In addition to featuring thoughtful commentary on the future of the faith and work movement, The Green Room periodically wants to share reports from faith and work meetings you may have missed. (Don’t want to miss any more faith and work meetings? Check out our event calendar.) We recently had a report on the Avodah Summit at Trinity International University: here’s one on Amy Sherman’s challenging talk at the Dallas Faith@Work Summit.
I had the opportunity to attend the 2016 Faith@Work Summit held October 27-29 Dallas, TX. Thanks to Bill Peel and his team from LeTourneau University for being incredible hosts. The event was a great success. I’m looking forward to the 2018 Faith@Work Summit, which will be hosted by Trinity International University.
The event boasted the presence of approximately 500 movement leaders including fellow Green Room author Amy Sherman. Dr. Amy L. Sherman is a Senior Fellow at the Sagamore Institute for Policy Research, where she directs the Center on Faith in Communities. Amy is the author of six books including Kingdom Calling and some 75+ published articles in such diverse periodicals as Christianity Today, First Things, The Public Interest, Policy Review, Prism, The Christian Century, and Books & Culture.
Amy gave a plenary address at the Summit titled “Vocational Faithfulness as Public Discipleship.” She began her talk with a helpful discussion of a very common word in our circles: righteous. Amy often refers to this word as it is used in Proverbs 11:10, “When the righteous prosper, the city rejoices; when the wicked perish, there are shouts of joy.”
-------------------------
Exercises =>
(1) According to the Faith@Work Summit report, what was the title of Amy Sherman's plenary address?
(2) Please return the part of the Faith@Work Summit report from "I had the opportunity" up to and including "Trinity International University.", copied word for word.

Information provided =>
-------------------------
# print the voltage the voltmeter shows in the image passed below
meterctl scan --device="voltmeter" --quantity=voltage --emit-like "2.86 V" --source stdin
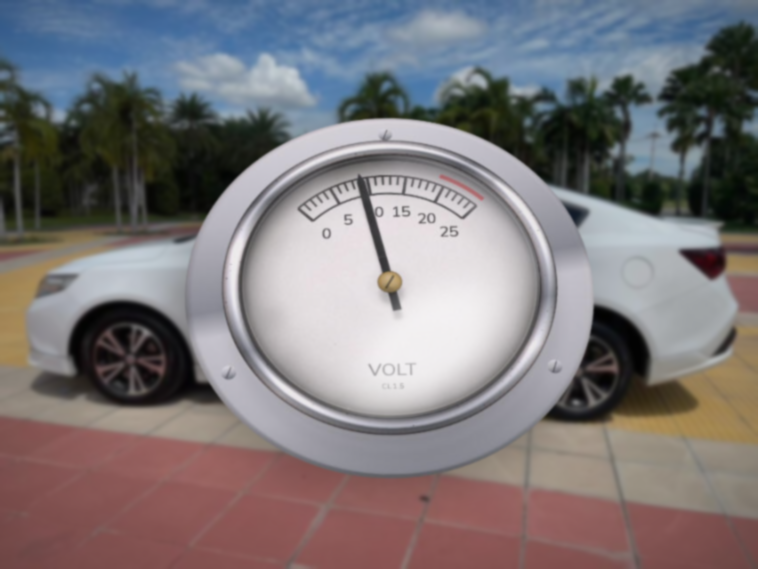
9 V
-------------------------
Outputs for the tasks =>
(1) "Vocational Faithfulness as Public Discipleship."

(2)
I had the opportunity to attend the 2016 Faith@Work Summit held October 27-29 Dallas, TX. Thanks to Bill Peel and his team from LeTourneau University for being incredible hosts. The event was a great success. I’m looking forward to the 2018 Faith@Work Summit, which will be hosted by Trinity International University.